Não dei importância ao distanciamento da Bety. Ela era minha cunhada, mas sendo sincero, eu não curtia ela.
Dias depois, Carolina recebeu um convite da prima Soledad para o aniversário de 5 anos da filha Julia, então fomos. Eles moravam num sítio no sul do estado e, por causa de um problema no carro, tivemos que dormir lá. Eles foram dormir com a filha e nós ficamos na cama da pequena.
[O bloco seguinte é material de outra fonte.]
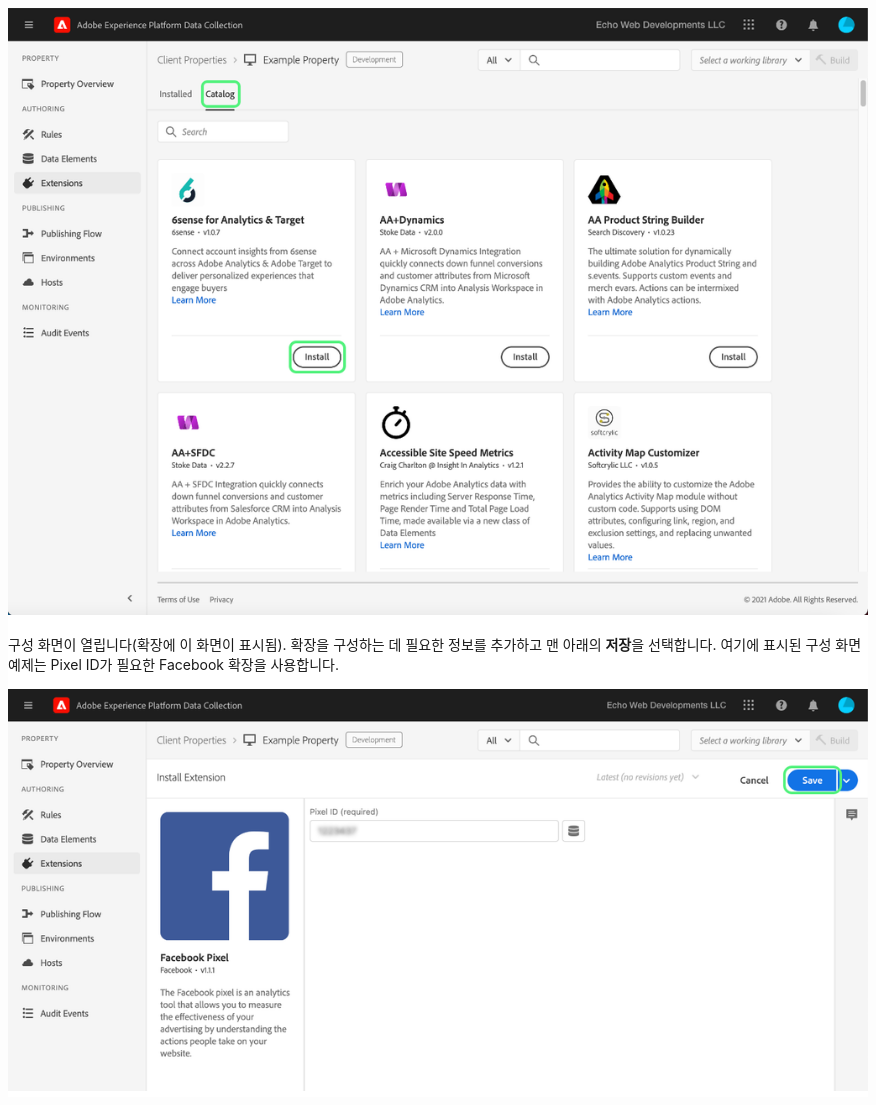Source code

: ![](../images/getting-started/install-extension.png)

구성 화면이 열립니다(확장에 이 화면이 표시됨). 확장을 구성하는 데 필요한 정보를 추가하고 맨 아래의 **저장**&#x200B;을 선택합니다. 여기에 표시된 구성 화면 예제는 Pixel ID가 필요한 Facebook 확장을 사용합니다.

![](../images/getting-started/fb-extension.png)
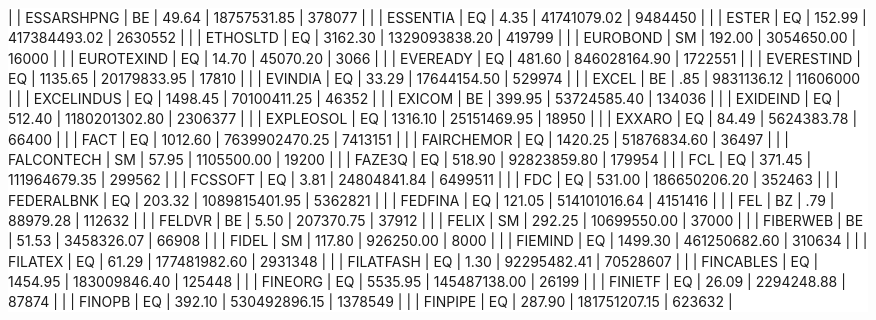|  | ESSARSHPNG | BE | 49.64 | 18757531.85 | 378077 |
|  | ESSENTIA | EQ | 4.35 | 41741079.02 | 9484450 |
|  | ESTER | EQ | 152.99 | 417384493.02 | 2630552 |
|  | ETHOSLTD | EQ | 3162.30 | 1329093838.20 | 419799 |
|  | EUROBOND | SM | 192.00 | 3054650.00 | 16000 |
|  | EUROTEXIND | EQ | 14.70 | 45070.20 | 3066 |
|  | EVEREADY | EQ | 481.60 | 846028164.90 | 1722551 |
|  | EVERESTIND | EQ | 1135.65 | 20179833.95 | 17810 |
|  | EVINDIA | EQ | 33.29 | 17644154.50 | 529974 |
|  | EXCEL | BE | .85 | 9831136.12 | 11606000 |
|  | EXCELINDUS | EQ | 1498.45 | 70100411.25 | 46352 |
|  | EXICOM | BE | 399.95 | 53724585.40 | 134036 |
|  | EXIDEIND | EQ | 512.40 | 1180201302.80 | 2306377 |
|  | EXPLEOSOL | EQ | 1316.10 | 25151469.95 | 18950 |
|  | EXXARO | EQ | 84.49 | 5624383.78 | 66400 |
|  | FACT | EQ | 1012.60 | 7639902470.25 | 7413151 |
|  | FAIRCHEMOR | EQ | 1420.25 | 51876834.60 | 36497 |
|  | FALCONTECH | SM | 57.95 | 1105500.00 | 19200 |
|  | FAZE3Q | EQ | 518.90 | 92823859.80 | 179954 |
|  | FCL | EQ | 371.45 | 111964679.35 | 299562 |
|  | FCSSOFT | EQ | 3.81 | 24804841.84 | 6499511 |
|  | FDC | EQ | 531.00 | 186650206.20 | 352463 |
|  | FEDERALBNK | EQ | 203.32 | 1089815401.95 | 5362821 |
|  | FEDFINA | EQ | 121.05 | 514101016.64 | 4151416 |
|  | FEL | BZ | .79 | 88979.28 | 112632 |
|  | FELDVR | BE | 5.50 | 207370.75 | 37912 |
|  | FELIX | SM | 292.25 | 10699550.00 | 37000 |
|  | FIBERWEB | BE | 51.53 | 3458326.07 | 66908 |
|  | FIDEL | SM | 117.80 | 926250.00 | 8000 |
|  | FIEMIND | EQ | 1499.30 | 461250682.60 | 310634 |
|  | FILATEX | EQ | 61.29 | 177481982.60 | 2931348 |
|  | FILATFASH | EQ | 1.30 | 92295482.41 | 70528607 |
|  | FINCABLES | EQ | 1454.95 | 183009846.40 | 125448 |
|  | FINEORG | EQ | 5535.95 | 145487138.00 | 26199 |
|  | FINIETF | EQ | 26.09 | 2294248.88 | 87874 |
|  | FINOPB | EQ | 392.10 | 530492896.15 | 1378549 |
|  | FINPIPE | EQ | 287.90 | 181751207.15 | 623632 |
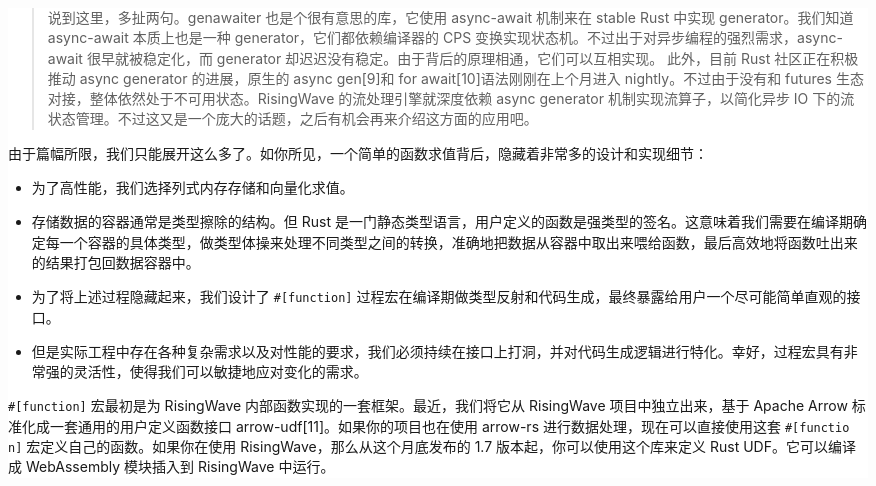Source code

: > 说到这里，多扯两句。genawaiter 也是个很有意思的库，它使用 async-await 机制来在 stable Rust 中实现 generator。我们知道 async-await 本质上也是一种 generator，它们都依赖编译器的 CPS 变换实现状态机。不过出于对异步编程的强烈需求，async-await 很早就被稳定化，而 generator 却迟迟没有稳定。由于背后的原理相通，它们可以互相实现。 此外，目前 Rust 社区正在积极推动 async generator 的进展，原生的 async gen[9]和 for await[10]语法刚刚在上个月进入 nightly。不过由于没有和 futures 生态对接，整体依然处于不可用状态。RisingWave 的流处理引擎就深度依赖 async generator 机制实现流算子，以简化异步 IO 下的流状态管理。不过这又是一个庞大的话题，之后有机会再来介绍这方面的应用吧。

由于篇幅所限，我们只能展开这么多了。如你所见，一个简单的函数求值背后，隐藏着非常多的设计和实现细节：

- 为了高性能，我们选择列式内存存储和向量化求值。
    
- 存储数据的容器通常是类型擦除的结构。但 Rust 是一门静态类型语言，用户定义的函数是强类型的签名。这意味着我们需要在编译期确定每一个容器的具体类型，做类型体操来处理不同类型之间的转换，准确地把数据从容器中取出来喂给函数，最后高效地将函数吐出来的结果打包回数据容器中。
    
- 为了将上述过程隐藏起来，我们设计了 `#[function]` 过程宏在编译期做类型反射和代码生成，最终暴露给用户一个尽可能简单直观的接口。
    
- 但是实际工程中存在各种复杂需求以及对性能的要求，我们必须持续在接口上打洞，并对代码生成逻辑进行特化。幸好，过程宏具有非常强的灵活性，使得我们可以敏捷地应对变化的需求。
    

`#[function]` 宏最初是为 RisingWave 内部函数实现的一套框架。最近，我们将它从 RisingWave 项目中独立出来，基于 Apache Arrow 标准化成一套通用的用户定义函数接口 arrow-udf[11]。如果你的项目也在使用 arrow-rs 进行数据处理，现在可以直接使用这套 `#[function]` 宏定义自己的函数。如果你在使用 RisingWave，那么从这个月底发布的 1.7 版本起，你可以使用这个库来定义 Rust UDF。它可以编译成 WebAssembly 模块插入到 RisingWave 中运行。

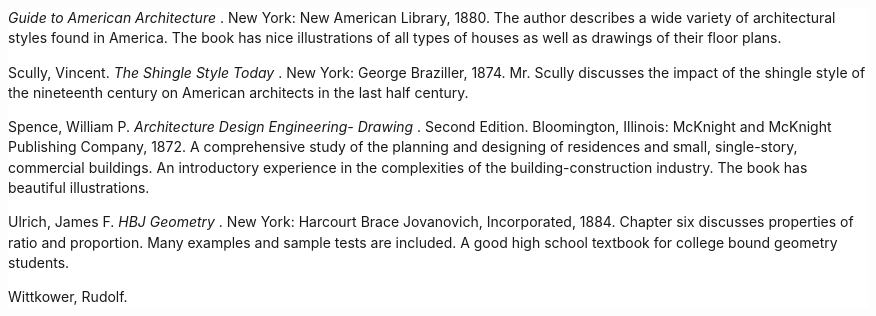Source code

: </i>
<i>
Guide
</i>
<i>
to
</i>
<i>
American
</i>
<i>
Architecture
</i>
. New York: New American Library, 1880. The author describes a wide variety of architectural styles found in America. The book has nice illustrations of all types of houses as well as drawings of their floor plans.
</p>
<p>
Scully, Vincent.
<i>
The
</i>
<i>
Shingle
</i>
<i>
Style
</i>
<i>
Today
</i>
. New York: George Braziller, 1874. Mr. Scully discusses the impact of the shingle style of the nineteenth century on American architects in the last half century.
</p>
<p>
Spence, William P.
<i>
Architecture
</i>
<i>
Design Engineering-
</i>
<i>
Drawing
</i>
. Second Edition. Bloomington, Illinois: McKnight and McKnight Publishing Company, 1872. A comprehensive study of the planning and designing of residences and small, single-story, commercial buildings. An introductory experience in the complexities of the building-construction industry. The book has beautiful illustrations.
</p>
<p>
Ulrich, James F.
<i>
HBJ
</i>
<i>
Geometry
</i>
. New York: Harcourt Brace Jovanovich, Incorporated, 1884. Chapter six discusses properties of ratio and proportion. Many examples and sample tests are included. A good high school textbook for college bound geometry students.
</p>
<p>
Wittkower, Rudolf.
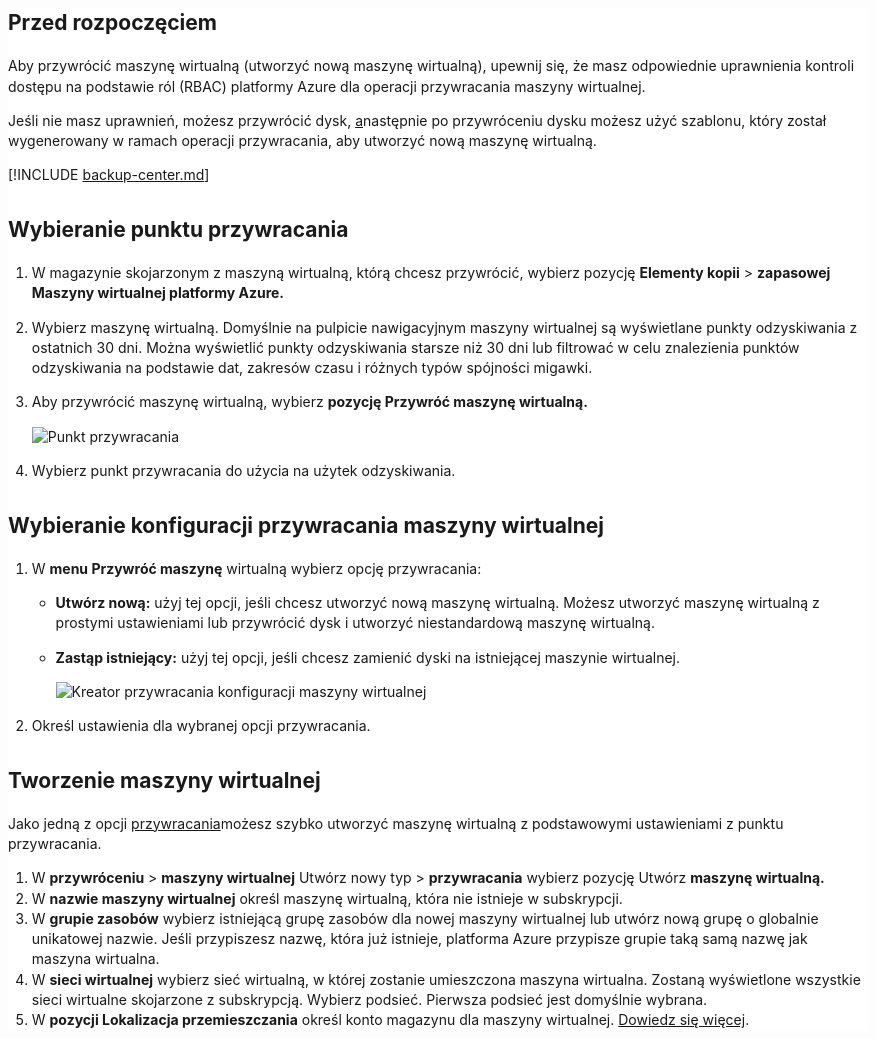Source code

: ## <a name="before-you-start"></a>Przed rozpoczęciem

Aby przywrócić maszynę wirtualną (utworzyć nową maszynę wirtualną), upewnij się, że masz odpowiednie uprawnienia kontroli dostępu na podstawie ról (RBAC) [](backup-rbac-rs-vault.md#mapping-backup-built-in-roles-to-backup-management-actions) platformy Azure dla operacji przywracania maszyny wirtualnej.

Jeśli nie masz uprawnień, możesz przywrócić dysk, [a](#restore-disks)następnie po przywróceniu dysku możesz użyć szablonu, który został wygenerowany w ramach operacji przywracania, aby utworzyć nową maszynę wirtualną. [](#use-templates-to-customize-a-restored-vm)

[!INCLUDE [backup-center.md](../../includes/backup-center.md)]

## <a name="select-a-restore-point"></a>Wybieranie punktu przywracania

1. W magazynie skojarzonym z maszyną wirtualną, którą chcesz przywrócić, wybierz pozycję **Elementy kopii**  >  **zapasowej Maszyny wirtualnej platformy Azure.**
1. Wybierz maszynę wirtualną. Domyślnie na pulpicie nawigacyjnym maszyny wirtualnej są wyświetlane punkty odzyskiwania z ostatnich 30 dni. Można wyświetlić punkty odzyskiwania starsze niż 30 dni lub filtrować w celu znalezienia punktów odzyskiwania na podstawie dat, zakresów czasu i różnych typów spójności migawki.
1. Aby przywrócić maszynę wirtualną, wybierz **pozycję Przywróć maszynę wirtualną.**

    ![Punkt przywracania](./media/backup-azure-arm-restore-vms/restore-point.png)

1. Wybierz punkt przywracania do użycia na użytek odzyskiwania.

## <a name="choose-a-vm-restore-configuration"></a>Wybieranie konfiguracji przywracania maszyny wirtualnej

1. W **menu Przywróć maszynę** wirtualną wybierz opcję przywracania:
    - **Utwórz nową:** użyj tej opcji, jeśli chcesz utworzyć nową maszynę wirtualną. Możesz utworzyć maszynę wirtualną z prostymi ustawieniami lub przywrócić dysk i utworzyć niestandardową maszynę wirtualną.
    - **Zastąp istniejący:** użyj tej opcji, jeśli chcesz zamienić dyski na istniejącej maszynie wirtualnej.

        ![Kreator przywracania konfiguracji maszyny wirtualnej](./media/backup-azure-arm-restore-vms/restore-configuration.png)

1. Określ ustawienia dla wybranej opcji przywracania.

## <a name="create-a-vm"></a>Tworzenie maszyny wirtualnej

Jako jedną z opcji [przywracania](#restore-options)możesz szybko utworzyć maszynę wirtualną z podstawowymi ustawieniami z punktu przywracania.

1. W **przywróceniu**  >  **maszyny wirtualnej** Utwórz nowy typ  >  **przywracania** wybierz pozycję Utwórz **maszynę wirtualną.**
1. W **nazwie maszyny wirtualnej** określ maszynę wirtualną, która nie istnieje w subskrypcji.
1. W **grupie zasobów** wybierz istniejącą grupę zasobów dla nowej maszyny wirtualnej lub utwórz nową grupę o globalnie unikatowej nazwie. Jeśli przypiszesz nazwę, która już istnieje, platforma Azure przypisze grupie taką samą nazwę jak maszyna wirtualna.
1. W **sieci wirtualnej** wybierz sieć wirtualną, w której zostanie umieszczona maszyna wirtualna. Zostaną wyświetlone wszystkie sieci wirtualne skojarzone z subskrypcją. Wybierz podsieć. Pierwsza podsieć jest domyślnie wybrana.
1. W **pozycji Lokalizacja przemieszczania** określ konto magazynu dla maszyny wirtualnej. [Dowiedz się więcej](#storage-accounts).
As duas, no mesmo quarto, não tinha jeito.
Já tinha passado da meia-noite e a Caro não dormia e nem me deixava dormir.
espera até eles dormirem e a gente transa. Tô com muita vontade – ela me disse.
- Aqui? Com eles do lado?
O que fazemos é legal, fazemos dentro de uma relação formal. Se fôssemos colegas, aí sim seria errado, mas somos um casal – respondeu irritada.
- Mas e eles? Não dá uma dózinha?
não dá pra ver nada…
mas dá pra ouvir…
- por isso, espera até eles dormirem
Eu adormeci. Acordei sentindo uma boca chupando meu pau e depois ela montando em mim. Aí, a cama começou a ranger.
– mais devagarinho – eu dizia pra ela.
Ela não deu bola até que gozou.
No dia seguinte, no café da manhã —na frente do marido e da filha— a prima dela nos disse:
que primos tão safados, não deixaram dormir ontem à noite.
então não fica só na vontade, prima, pra isso você tem o Chema, né? – respondeu Caro sem hesitar.
- Vamos ver que barbaridade você vai falar, mulher – respondeu o aludido
se você me satisfizesse, eu não estaria aqui queimando de tesão... Olha a cara da Caro! Eu quero um sorriso daqueles, quando deixam a gente bem comida!
- O cara se contenta com o marido dela e não anda de putaria – respondeu irritado o Chema.